The Chartered Management Institute (CMI) has called on employers, managers and leaders to do their bit to ensure addressing the UK's current management and leadership skills crisis is made a priority in the next Parliament.

To ensure the voice of managers and leaders is heard during the election campaign, and to bring about much-needed change in political attitudes to management and leadership, CMI is encouraging politicians, employers, managers and leaders to join over 3,000 of their colleagues who have already pledged their support to its Manifesto for a Better Managed Britain by signing up at www.managers.org.uk/manifesto.

Ruth Spellman (pictured), chief executive of the CMI, said: "Britain is suffering because our managers and leaders are simply not up to scratch. It's clear that turning the present economic situation around is going to be the battleground on which this Election is won and lost. But the parties are missing a trick - if they don't prioritise revolutionising the way we go about developing management and leadership talent and equipping our current managers and leaders with the skills to do their jobs effectively, the country will not be in a strong position to turn our economic situation around.

"Since we launched our manifesto to the three main political parties in November we secured a great level of cross-party support, with MPs including former minister for women and equality Meg Munn MP, Conservative shadow minister for universities and skills John Hayes MP, and Liberal Democrat shadow secretary of state for business John Thurso MP signing up to our pledges. We've also recruited heavy-hitters from the business world, including PricewaterhouseCoopers and SimplyHealth.

# [Source data]
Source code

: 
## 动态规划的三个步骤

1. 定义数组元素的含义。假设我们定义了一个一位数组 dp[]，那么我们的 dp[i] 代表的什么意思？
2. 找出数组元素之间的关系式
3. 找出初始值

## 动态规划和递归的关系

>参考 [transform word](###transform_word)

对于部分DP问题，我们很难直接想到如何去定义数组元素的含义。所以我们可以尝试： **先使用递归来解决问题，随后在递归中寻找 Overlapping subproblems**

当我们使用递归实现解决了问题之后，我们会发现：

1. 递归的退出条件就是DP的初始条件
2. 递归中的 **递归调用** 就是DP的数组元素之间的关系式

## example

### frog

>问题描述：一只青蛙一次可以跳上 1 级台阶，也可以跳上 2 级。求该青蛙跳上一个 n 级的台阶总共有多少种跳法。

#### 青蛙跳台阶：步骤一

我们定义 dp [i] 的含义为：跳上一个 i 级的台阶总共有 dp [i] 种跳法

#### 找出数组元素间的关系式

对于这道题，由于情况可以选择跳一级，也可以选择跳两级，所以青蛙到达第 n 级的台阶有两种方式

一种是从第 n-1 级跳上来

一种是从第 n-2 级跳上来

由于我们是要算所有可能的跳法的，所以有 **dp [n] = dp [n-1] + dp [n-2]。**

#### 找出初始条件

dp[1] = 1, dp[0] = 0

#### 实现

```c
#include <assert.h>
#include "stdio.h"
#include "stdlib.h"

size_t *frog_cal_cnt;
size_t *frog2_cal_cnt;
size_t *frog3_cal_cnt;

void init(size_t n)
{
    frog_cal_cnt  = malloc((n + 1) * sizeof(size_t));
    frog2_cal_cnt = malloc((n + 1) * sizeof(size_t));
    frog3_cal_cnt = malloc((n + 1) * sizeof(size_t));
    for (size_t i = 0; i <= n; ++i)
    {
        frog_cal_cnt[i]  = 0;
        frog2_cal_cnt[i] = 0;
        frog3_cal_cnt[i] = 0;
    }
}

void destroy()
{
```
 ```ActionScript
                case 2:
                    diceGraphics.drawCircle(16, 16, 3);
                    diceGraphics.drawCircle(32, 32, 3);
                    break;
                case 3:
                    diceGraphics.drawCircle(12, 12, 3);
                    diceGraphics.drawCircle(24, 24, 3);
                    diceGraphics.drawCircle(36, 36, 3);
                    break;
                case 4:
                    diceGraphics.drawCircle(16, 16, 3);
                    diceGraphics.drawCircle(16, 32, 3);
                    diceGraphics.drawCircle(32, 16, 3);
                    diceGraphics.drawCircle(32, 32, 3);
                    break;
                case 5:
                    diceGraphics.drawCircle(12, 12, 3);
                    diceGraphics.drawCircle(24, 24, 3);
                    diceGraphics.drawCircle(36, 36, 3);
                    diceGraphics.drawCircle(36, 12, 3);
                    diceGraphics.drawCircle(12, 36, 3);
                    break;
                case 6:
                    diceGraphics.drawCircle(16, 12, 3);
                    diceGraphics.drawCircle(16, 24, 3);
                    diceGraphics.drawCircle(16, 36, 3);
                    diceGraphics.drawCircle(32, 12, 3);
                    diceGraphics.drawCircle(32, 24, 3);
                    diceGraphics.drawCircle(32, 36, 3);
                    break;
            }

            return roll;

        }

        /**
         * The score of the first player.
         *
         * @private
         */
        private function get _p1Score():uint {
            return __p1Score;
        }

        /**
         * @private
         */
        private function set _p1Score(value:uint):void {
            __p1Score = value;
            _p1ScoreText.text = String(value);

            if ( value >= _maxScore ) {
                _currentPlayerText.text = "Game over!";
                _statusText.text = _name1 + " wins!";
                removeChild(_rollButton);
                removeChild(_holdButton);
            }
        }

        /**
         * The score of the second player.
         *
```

# [Problem 1]
Decide whether each statement below agrees with the news item about the CMI manifesto. For each, answer yes or no and quote the words of that item that decide it.
(a) More than 3,000 people have already pledged their support to the manifesto.
(b) The manifesto was launched to the three main political parties in January.
(c) John Thurso MP is described as a Conservative shadow minister.
# [Problem 2]
Carry on the news item about the CMI manifesto from the point where it stops.

# [Your response 1]
(a) Yes: "join over 3,000 of their colleagues who have already pledged their support to its Manifesto for a Better Managed Britain"
(b) No: "Since we launched our manifesto to the three main political parties in November"
(c) No: "Liberal Democrat shadow secretary of state for business John Thurso MP"

# [Your response 2]
"But we want to take this further. Whether you are an individual manager of an employer, now is the time to stand up and be counted by showing your commitment to improving management and leadership skills across the UK and to help us argue that Government has a huge part to play in this."

CMI research conducted in November showed that 47% of the UK workforce have left a job due to bad management, while a similar number (49%) said they would take a pay cut to work with a better manager.

Spellman added: "Improving management and leadership standards is critical to the UK's economic and social future, and is one of the most significant issues facing UK plc today. The views of the business community will help determine the outcome of the forthcoming election and business leaders have made it clear that improving management and leadership standards and tackling the skills gap has to be a national priority. The shared promise by all three political parties to boost the skills of the British workforce is meaningless unless action is taken to improve management standards."